▶ What you should do
Only lines containing the word "chart" belong in the answer; copy each one from the records.

(Dataset excerpts)

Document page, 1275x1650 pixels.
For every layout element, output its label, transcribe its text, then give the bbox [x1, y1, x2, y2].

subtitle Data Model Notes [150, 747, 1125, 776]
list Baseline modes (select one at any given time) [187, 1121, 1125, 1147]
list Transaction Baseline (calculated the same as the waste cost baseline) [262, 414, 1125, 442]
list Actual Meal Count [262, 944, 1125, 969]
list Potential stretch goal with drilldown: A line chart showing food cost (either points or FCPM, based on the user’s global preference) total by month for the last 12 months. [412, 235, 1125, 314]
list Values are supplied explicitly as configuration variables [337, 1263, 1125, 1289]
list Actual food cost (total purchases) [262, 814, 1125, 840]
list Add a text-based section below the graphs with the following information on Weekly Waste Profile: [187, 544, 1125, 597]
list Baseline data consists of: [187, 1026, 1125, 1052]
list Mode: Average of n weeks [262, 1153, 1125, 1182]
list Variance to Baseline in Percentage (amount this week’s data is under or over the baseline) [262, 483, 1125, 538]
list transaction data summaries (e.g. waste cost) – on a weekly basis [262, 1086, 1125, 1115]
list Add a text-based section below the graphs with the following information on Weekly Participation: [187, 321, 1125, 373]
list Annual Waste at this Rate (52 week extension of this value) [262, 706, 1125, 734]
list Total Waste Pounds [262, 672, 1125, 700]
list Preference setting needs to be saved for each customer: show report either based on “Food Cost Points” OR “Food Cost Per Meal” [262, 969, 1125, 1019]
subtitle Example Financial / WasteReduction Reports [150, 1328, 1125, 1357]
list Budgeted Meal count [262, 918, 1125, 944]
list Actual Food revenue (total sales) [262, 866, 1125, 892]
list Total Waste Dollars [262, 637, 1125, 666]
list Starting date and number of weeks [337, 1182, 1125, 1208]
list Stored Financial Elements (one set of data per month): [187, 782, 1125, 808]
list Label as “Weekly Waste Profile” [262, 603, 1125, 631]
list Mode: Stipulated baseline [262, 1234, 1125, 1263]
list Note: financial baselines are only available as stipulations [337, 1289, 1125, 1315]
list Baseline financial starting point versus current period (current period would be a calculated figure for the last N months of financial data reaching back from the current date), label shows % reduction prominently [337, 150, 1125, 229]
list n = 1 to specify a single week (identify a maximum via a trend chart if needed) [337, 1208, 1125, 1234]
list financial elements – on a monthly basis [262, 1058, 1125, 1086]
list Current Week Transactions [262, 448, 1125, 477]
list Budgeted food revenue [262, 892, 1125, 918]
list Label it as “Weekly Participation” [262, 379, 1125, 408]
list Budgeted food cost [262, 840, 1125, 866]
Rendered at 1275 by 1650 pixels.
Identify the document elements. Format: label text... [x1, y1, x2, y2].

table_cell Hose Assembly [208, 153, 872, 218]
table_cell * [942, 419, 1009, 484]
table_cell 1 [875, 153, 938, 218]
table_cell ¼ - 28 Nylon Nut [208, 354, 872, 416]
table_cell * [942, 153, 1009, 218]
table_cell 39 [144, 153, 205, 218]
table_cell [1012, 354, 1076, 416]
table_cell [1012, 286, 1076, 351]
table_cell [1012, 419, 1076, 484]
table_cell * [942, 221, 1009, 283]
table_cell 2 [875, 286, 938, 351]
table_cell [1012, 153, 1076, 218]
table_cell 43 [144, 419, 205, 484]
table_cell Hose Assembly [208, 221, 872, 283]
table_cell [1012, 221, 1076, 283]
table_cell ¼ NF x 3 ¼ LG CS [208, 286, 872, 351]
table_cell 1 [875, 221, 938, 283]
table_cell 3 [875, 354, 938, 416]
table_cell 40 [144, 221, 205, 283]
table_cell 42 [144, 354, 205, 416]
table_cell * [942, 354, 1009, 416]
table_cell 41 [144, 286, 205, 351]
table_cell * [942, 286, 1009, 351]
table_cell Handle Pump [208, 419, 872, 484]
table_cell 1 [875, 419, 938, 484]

▶ Written solution
list Potential stretch goal with drilldown: A line chart showing food cost (either points or FCPM, based on the user’s global preference) total by month for the last 12 months. [412, 235, 1125, 314]
list n = 1 to specify a single week (identify a maximum via a trend chart if needed) [337, 1208, 1125, 1234]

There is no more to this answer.